Peter Adamson: Well, I guess the question is why do we do philosophy in a tradition, within a tradition instead of doing what Descartes, for example, claims to be doing - even though it's not really what he's doing, which is kind of throwing it all out and starting with a blank piece of paper - which I think is the way a lot of people think philosophy is supposed to work. Of course, if you look back over the history of philosophy, you can see that hardly anyone has ever done that. And so maybe what we should say is that at least the Medievals were conscious that they were doing it. Since everybody does it, it's better to do it consciously and not stage this hypocritical self-presentation where you pretend to be starting with a blank piece of paper, but then actually you reproduce a whole bunch of scholastic arguments, which is what Descartes does in the Meditations.

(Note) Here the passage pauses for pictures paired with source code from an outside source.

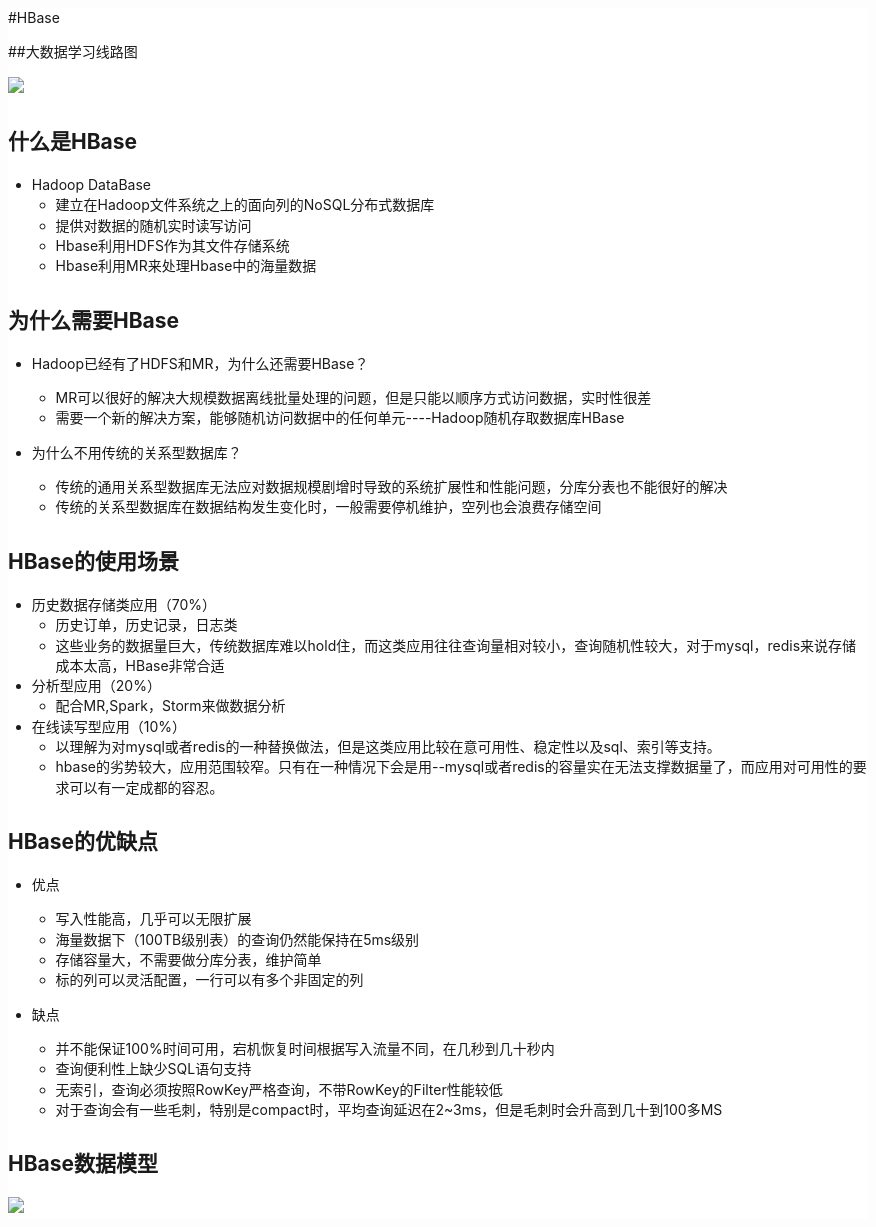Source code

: #HBase

##大数据学习线路图

<img src="https://upload-images.jianshu.io/upload_images/22827736-ab17271698b9385a.png?imageMogr2/auto-orient/strip%7CimageView2/2/w/1240" width="100%">

## 什么是HBase
  
* Hadoop DataBase  
	* 建立在Hadoop文件系统之上的面向列的NoSQL分布式数据库
	* 提供对数据的随机实时读写访问
	* Hbase利用HDFS作为其文件存储系统
	* Hbase利用MR来处理Hbase中的海量数据

## 为什么需要HBase

* Hadoop已经有了HDFS和MR，为什么还需要HBase？  
	* MR可以很好的解决大规模数据离线批量处理的问题，但是只能以顺序方式访问数据，实时性很差
	* 需要一个新的解决方案，能够随机访问数据中的任何单元----Hadoop随机存取数据库HBase

* 为什么不用传统的关系型数据库？
	* 传统的通用关系型数据库无法应对数据规模剧增时导致的系统扩展性和性能问题，分库分表也不能很好的解决
	* 传统的关系型数据库在数据结构发生变化时，一般需要停机维护，空列也会浪费存储空间

## HBase的使用场景
* 历史数据存储类应用（70%）
	* 历史订单，历史记录，日志类
	* 这些业务的数据量巨大，传统数据库难以hold住，而这类应用往往查询量相对较小，查询随机性较大，对于mysql，redis来说存储成本太高，HBase非常合适
* 分析型应用（20%）
	* 配合MR,Spark，Storm来做数据分析
* 在线读写型应用（10%）
	* 以理解为对mysql或者redis的一种替换做法，但是这类应用比较在意可用性、稳定性以及sql、索引等支持。
	* hbase的劣势较大，应用范围较窄。只有在一种情况下会是用--mysql或者redis的容量实在无法支撑数据量了，而应用对可用性的要求可以有一定成都的容忍。

## HBase的优缺点

* 优点
	* 写入性能高，几乎可以无限扩展
	* 海量数据下（100TB级别表）的查询仍然能保持在5ms级别
	* 存储容量大，不需要做分库分表，维护简单
	* 标的列可以灵活配置，一行可以有多个非固定的列

* 缺点
	* 并不能保证100%时间可用，宕机恢复时间根据写入流量不同，在几秒到几十秒内
	* 查询便利性上缺少SQL语句支持
	* 无索引，查询必须按照RowKey严格查询，不带RowKey的Filter性能较低
	* 对于查询会有一些毛刺，特别是compact时，平均查询延迟在2~3ms，但是毛刺时会升高到几十到100多MS

## HBase数据模型

<img src="https://upload-images.jianshu.io/upload_images/22827736-3b6242fc4cc03e72.png?imageMogr2/auto-orient/strip%7CimageView2/2/w/1240" width="100%">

Russ Friedman: Yes. I prefer to have people who have the intellectual honesty, I guess, I mean, that's a little much, but to admit that they're in fact engaging with an earlier tradition. I think that everybody does. I think that we do it today, although the intellectual tradition maybe only goes back 20 or 30 or 40 years, right? For a contemporary analytic philosopher, maybe 100 years. But in the Middle Ages, of course, they went back farther. One of the defining features, I say, of medieval philosophy is that engagement in the case of the medieval Latin West in a Catholic context with ancient and Arabic Jewish philosophy, as well as the theological issues. For them, it's really of the essence of the philosophical project, I'd say, to deal with what's coming out of the bedrock philosophical tradition, Plato, not so much in the Latin West, but Aristotle definitely, and then all the stages along the way with Boethius, Augustine, Avicenna, Averroes. Taking those things into account, that was what they had to do. They felt maybe a deontological sort of necessity to deal with these things. I have a feeling that it's doing them a disservice to look at that as being some kind of a straightjacket that means that they can't be original, they don't have anything to offer. In fact, it's one of the ways that they express their creativity, I think, most clearly by dealing with these authoritative passages and coming up with ways of balancing them out.